(DESCRIPTION OF THE TASK): Return the text on Java graph libraries below word for word, in full.

(READING TEXT):
_ _ _
Java Graph Libraries

1. Use the JGraphtT Library to Create a Graph in Java
2. Use the Guava Library to Create a Graph in Java

A graph is a data structure in Java consisting of nodes and their edges. A node represents the data, while the edges tell the relationship between the nodes.

In the sections below, we will check out two libraries that help us implement the concept of a graph in Java.

Use the JGraphtT Library to Create a Graph in Java

JGraphT is a third-party library containing classes and methods to implement different graphs like a directed graph, weighted graph, pseudograph, etc. We can perform various operations like traversal using graph algorithms.

In the program, we create an object of the DefaultDirectedGraph class, a graph structure class in JGraphT, and return an instance of Graph. We pass an edge class DefaultEdge in the constructor of the DefaultDirectedGraph class.

The Graph takes two type parameters for the node type and the edge type, where we use String as the type of data in the node while the edge should be DefaultEdge.

We add the vertices or nodes to the graph using the addVertex() method. Next, we need to specify the edges between the nodes using the addEdge() function.

We pass two arguments in the addEdges() function: the edge’s source and target. The first edge goes from the node with data a to the node with b.
_ _ _
(INFORMATION SHOWN):
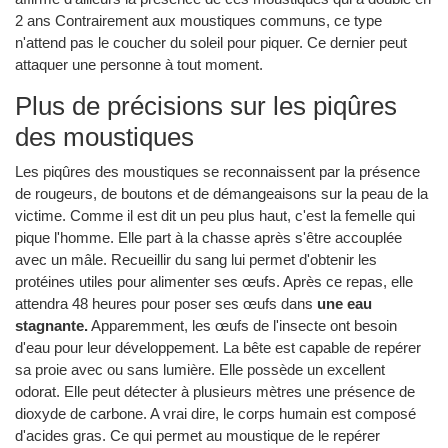
2 ans Contrairement aux moustiques communs, ce type
n'attend pas le coucher du soleil pour piquer. Ce dernier peut
attaquer une personne à tout moment.
Plus de précisions sur les piqûres
des moustiques
Les piqûres des moustiques se reconnaissent par la présence
de rougeurs, de boutons et de démangeaisons sur la peau de la
victime. Comme il est dit un peu plus haut, c'est la femelle qui
pique l'homme. Elle part à la chasse après s'être accouplée
avec un mâle. Recueillir du sang lui permet d'obtenir les
protéines utiles pour alimenter ses œufs. Après ce repas, elle
attendra 48 heures pour poser ses œufs dans
une eau
stagnante.
Apparemment, les œufs de l'insecte ont besoin
d'eau pour leur développement. La bête est capable de repérer
sa proie avec ou sans lumière. Elle possède un excellent
odorat. Elle peut détecter à plusieurs mètres une présence de
dioxyde de carbone. A vrai dire, le corps humain est composé
d'acides gras. Ce qui permet au moustique de le repérer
_ _ _
(RESULT):
Java Graph Libraries

1. Use the JGraphtT Library to Create a Graph in Java
2. Use the Guava Library to Create a Graph in Java

A graph is a data structure in Java consisting of nodes and their edges. A node represents the data, while the edges tell the relationship between the nodes.

In the sections below, we will check out two libraries that help us implement the concept of a graph in Java.

Use the JGraphtT Library to Create a Graph in Java

JGraphT is a third-party library containing classes and methods to implement different graphs like a directed graph, weighted graph, pseudograph, etc. We can perform various operations like traversal using graph algorithms.

In the program, we create an object of the DefaultDirectedGraph class, a graph structure class in JGraphT, and return an instance of Graph. We pass an edge class DefaultEdge in the constructor of the DefaultDirectedGraph class.

The Graph takes two type parameters for the node type and the edge type, where we use String as the type of data in the node while the edge should be DefaultEdge.

We add the vertices or nodes to the graph using the addVertex() method. Next, we need to specify the edges between the nodes using the addEdge() function.

We pass two arguments in the addEdges() function: the edge’s source and target. The first edge goes from the node with data a to the node with b.